Recorded data:
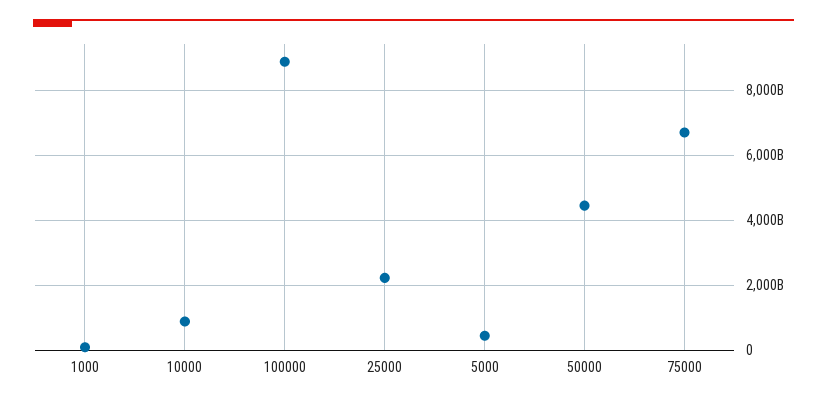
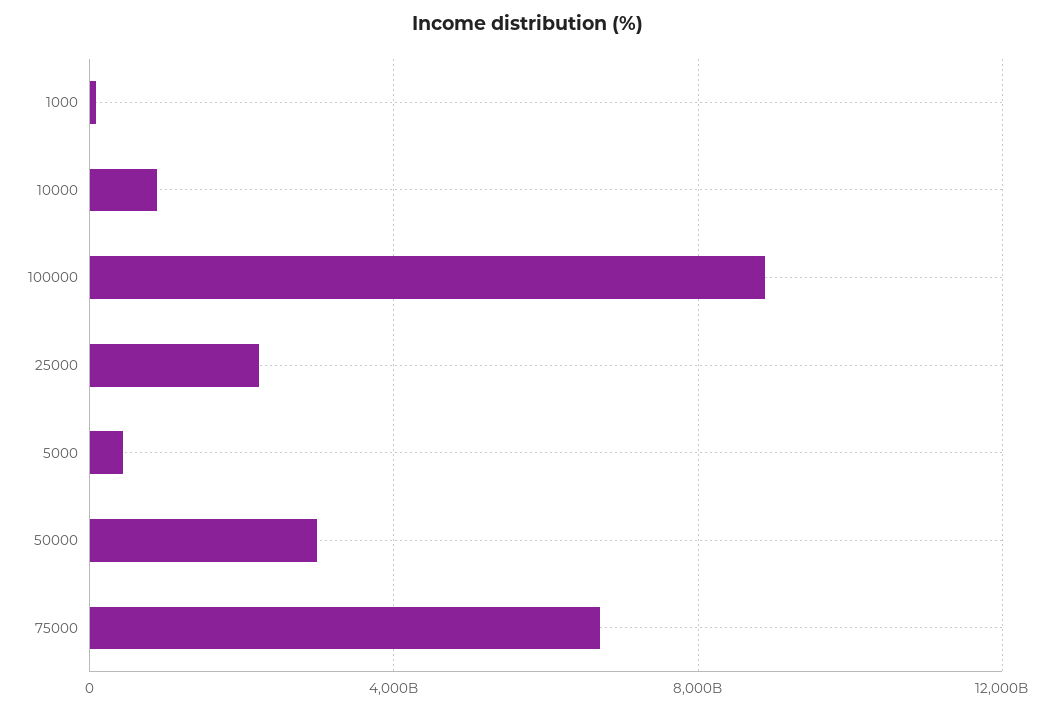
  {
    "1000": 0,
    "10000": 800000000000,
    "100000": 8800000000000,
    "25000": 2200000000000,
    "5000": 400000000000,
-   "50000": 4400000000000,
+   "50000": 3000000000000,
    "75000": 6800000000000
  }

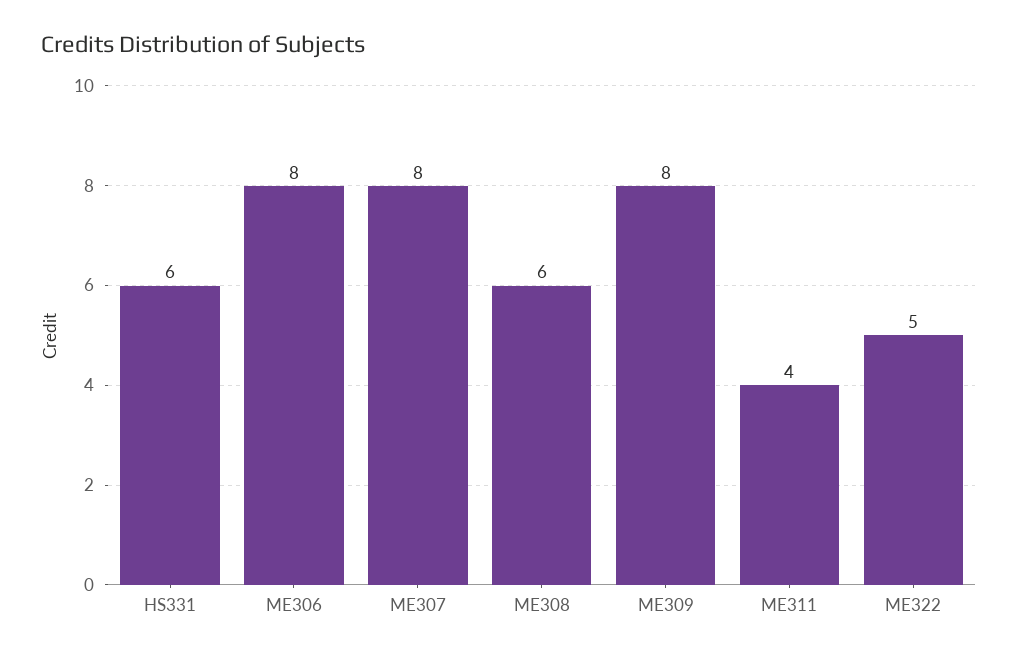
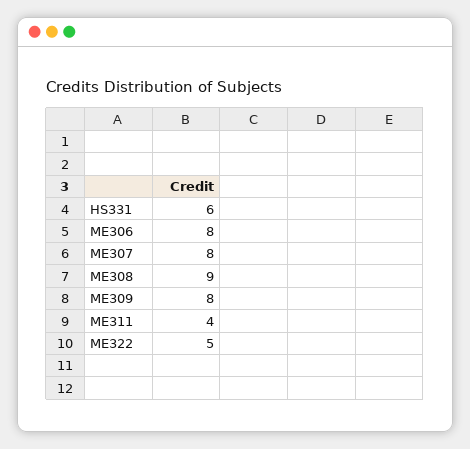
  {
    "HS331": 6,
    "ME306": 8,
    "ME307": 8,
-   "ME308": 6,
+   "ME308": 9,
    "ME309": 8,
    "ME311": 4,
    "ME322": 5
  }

EXERCISE GOAL:
Would you copy out the data exactly, leaving every picture out?

SOLUTION FOR THIS EXERCISE:
  {
    "1000": 0,
    "10000": 800000000000,
    "100000": 8800000000000,
    "25000": 2200000000000,
    "5000": 400000000000,
-   "50000": 4400000000000,
+   "50000": 3000000000000,
    "75000": 6800000000000
  }

  {
    "HS331": 6,
    "ME306": 8,
    "ME307": 8,
-   "ME308": 6,
+   "ME308": 9,
    "ME309": 8,
    "ME311": 4,
    "ME322": 5
  }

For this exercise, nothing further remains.